* _Text under study_

With ARM Macs, Apple has killed the Hackintoshes, which I never found appealing anyway.

It was like those folks that put Ferrari logos on red Fiat sport models.

Either get the real deal or something else

Long time Mac user here. The Hackintosh is what allowed me continue to use MacOS after Apple finished the PowerPC era. Because they also dramatically raised prices on the Pro workstations. It was now out of my budget even though the price of PCs were falling. I used a Hackintosh for years for 1/2 the price of the equivalent Nehalem based MacPros. You may not like them but they serve a purpose and they have a fan base.
"Because they also dramatically raised prices on the Pro workstations."

The PowerMac G5 Quad cost $3300. The Base model Mac Pro that was release less than a year later cost $2200, and it greatly outperformed the G5.

* _Required actions_
1. Write down the passage of the Hackintosh discussion word for word, starting with "With ARM Macs, Apple" and going on through "outperformed the G5.".
2. Write the next part of the Hackintosh discussion, picking up after its last sentence.

* _Given information_
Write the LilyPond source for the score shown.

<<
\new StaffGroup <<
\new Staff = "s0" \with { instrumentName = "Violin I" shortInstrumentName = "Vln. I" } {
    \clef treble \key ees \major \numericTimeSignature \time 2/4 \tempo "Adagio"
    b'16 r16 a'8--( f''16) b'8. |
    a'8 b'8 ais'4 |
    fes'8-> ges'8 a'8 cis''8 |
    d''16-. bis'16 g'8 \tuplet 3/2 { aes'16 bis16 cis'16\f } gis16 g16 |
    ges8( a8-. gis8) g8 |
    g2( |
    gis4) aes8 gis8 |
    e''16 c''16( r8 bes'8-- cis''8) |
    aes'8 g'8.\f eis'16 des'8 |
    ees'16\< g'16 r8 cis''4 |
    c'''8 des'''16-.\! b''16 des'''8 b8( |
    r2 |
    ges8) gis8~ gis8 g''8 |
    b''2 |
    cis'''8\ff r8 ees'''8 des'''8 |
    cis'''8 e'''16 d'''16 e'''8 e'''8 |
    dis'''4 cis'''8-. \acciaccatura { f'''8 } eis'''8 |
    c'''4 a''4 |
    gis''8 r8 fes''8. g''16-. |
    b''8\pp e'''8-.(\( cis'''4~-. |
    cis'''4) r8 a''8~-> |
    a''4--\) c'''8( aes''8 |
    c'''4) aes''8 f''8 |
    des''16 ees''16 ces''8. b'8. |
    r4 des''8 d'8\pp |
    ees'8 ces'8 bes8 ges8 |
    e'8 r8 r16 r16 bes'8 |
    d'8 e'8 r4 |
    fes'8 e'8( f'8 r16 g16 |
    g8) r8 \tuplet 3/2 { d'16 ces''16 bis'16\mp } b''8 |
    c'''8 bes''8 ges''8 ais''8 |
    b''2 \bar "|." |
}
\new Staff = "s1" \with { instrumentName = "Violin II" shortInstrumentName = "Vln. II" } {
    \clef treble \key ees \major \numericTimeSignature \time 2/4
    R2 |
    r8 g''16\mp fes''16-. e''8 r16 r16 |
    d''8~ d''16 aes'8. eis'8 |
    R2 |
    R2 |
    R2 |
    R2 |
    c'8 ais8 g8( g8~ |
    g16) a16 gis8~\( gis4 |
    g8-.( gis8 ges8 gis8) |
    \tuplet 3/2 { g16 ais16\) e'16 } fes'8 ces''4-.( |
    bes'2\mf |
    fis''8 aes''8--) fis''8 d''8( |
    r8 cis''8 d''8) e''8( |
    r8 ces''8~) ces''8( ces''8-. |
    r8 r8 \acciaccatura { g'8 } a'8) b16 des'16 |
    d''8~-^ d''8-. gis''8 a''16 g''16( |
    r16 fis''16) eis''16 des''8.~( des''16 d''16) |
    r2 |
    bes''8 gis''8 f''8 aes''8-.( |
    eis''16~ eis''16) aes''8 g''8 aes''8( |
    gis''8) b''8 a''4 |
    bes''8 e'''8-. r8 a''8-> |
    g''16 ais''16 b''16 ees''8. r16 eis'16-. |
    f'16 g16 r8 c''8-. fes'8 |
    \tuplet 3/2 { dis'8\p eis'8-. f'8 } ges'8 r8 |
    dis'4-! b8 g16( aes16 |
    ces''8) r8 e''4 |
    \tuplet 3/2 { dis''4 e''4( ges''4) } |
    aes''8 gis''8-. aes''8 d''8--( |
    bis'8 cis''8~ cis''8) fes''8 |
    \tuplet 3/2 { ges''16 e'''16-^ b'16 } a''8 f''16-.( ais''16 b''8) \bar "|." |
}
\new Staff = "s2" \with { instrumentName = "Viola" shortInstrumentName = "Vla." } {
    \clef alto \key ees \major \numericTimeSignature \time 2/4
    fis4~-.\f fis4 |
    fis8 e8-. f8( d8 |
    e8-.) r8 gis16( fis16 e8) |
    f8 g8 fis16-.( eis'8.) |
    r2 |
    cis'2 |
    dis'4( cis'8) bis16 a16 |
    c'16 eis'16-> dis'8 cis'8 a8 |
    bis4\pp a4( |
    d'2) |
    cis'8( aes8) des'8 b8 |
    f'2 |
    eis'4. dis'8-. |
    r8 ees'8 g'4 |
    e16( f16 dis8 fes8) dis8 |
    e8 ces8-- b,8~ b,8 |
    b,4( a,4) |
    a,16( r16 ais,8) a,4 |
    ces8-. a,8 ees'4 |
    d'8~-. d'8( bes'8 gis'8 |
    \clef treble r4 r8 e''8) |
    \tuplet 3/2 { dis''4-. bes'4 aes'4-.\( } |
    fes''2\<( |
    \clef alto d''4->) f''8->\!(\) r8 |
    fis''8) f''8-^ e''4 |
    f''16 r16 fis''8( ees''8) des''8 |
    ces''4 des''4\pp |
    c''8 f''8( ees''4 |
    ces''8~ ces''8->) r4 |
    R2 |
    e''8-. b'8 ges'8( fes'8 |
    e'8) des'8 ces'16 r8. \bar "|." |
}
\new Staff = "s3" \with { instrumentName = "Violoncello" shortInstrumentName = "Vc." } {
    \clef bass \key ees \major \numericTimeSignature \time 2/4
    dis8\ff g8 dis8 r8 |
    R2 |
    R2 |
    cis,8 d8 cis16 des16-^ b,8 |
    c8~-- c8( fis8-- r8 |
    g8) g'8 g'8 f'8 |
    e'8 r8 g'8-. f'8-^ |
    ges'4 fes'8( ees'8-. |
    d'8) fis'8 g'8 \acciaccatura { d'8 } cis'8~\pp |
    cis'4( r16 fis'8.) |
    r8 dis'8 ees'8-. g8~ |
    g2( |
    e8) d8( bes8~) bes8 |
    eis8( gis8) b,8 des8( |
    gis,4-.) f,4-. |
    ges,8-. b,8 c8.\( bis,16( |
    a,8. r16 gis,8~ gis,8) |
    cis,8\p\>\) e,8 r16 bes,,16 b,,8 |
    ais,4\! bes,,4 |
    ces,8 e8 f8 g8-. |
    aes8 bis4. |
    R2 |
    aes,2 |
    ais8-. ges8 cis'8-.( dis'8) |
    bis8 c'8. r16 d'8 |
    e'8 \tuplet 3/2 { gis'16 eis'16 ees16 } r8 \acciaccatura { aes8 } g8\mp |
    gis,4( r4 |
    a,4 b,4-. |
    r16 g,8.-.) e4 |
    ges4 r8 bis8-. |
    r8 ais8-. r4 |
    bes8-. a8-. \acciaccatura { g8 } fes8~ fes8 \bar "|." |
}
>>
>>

* _Answer set_
1.
With ARM Macs, Apple has killed the Hackintoshes, which I never found appealing anyway.

It was like those folks that put Ferrari logos on red Fiat sport models.

Either get the real deal or something else

Long time Mac user here. The Hackintosh is what allowed me continue to use MacOS after Apple finished the PowerPC era. Because they also dramatically raised prices on the Pro workstations. It was now out of my budget even though the price of PCs were falling. I used a Hackintosh for years for 1/2 the price of the equivalent Nehalem based MacPros. You may not like them but they serve a purpose and they have a fan base.
"Because they also dramatically raised prices on the Pro workstations."

The PowerMac G5 Quad cost $3300. The Base model Mac Pro that was release less than a year later cost $2200, and it greatly outperformed the G5.

2.
Base model PowerMac in 2005 - $2000 Base model MacPro in 2012 - $2500

Adjusting for inflation from 2005 to 2012: $2,000 becomes $2,359.67

After adjusting for inflation, Apple raised the price by $140 between 2005-2012, but they also 6x the base RAM and WiFi became standard. Not to mention the significant performance and efficiency improvements.

I don't know how much the WiFi upgrade cost on a G5, but if it cost more than $140 Apple actually reduced the price of the Pro workstations during the switch to intel.

By good fortune the PC I built from eBay parts was 100% compatible with a hackintosh macOS 10.6, even down to wireless and bluetooth.

This allowed me to experience using macOS as a daily driver (at home) while saving up for an eBay macbook (macbook pro 13 mid-2010)

The Hackintosh community is a vital step of "try before you buy" for many like myself.

On the other side of this the ibm x3550 m2 and m3 in any configuration ran OS X SL right out of the box without any customization besides the bootloader, a happy accident I discovered
Appeal was simple - at the time of peak Hackintosh (with Intel CPUs and Nvidia GPUs), you were able to get much better performance both CPU and GPU level for fraction of the price while still having MacOS experience (as it brings together best of both the GUI as well as Linux terminal functionality). The overhead of having to mess around with updates was well worth it at that time.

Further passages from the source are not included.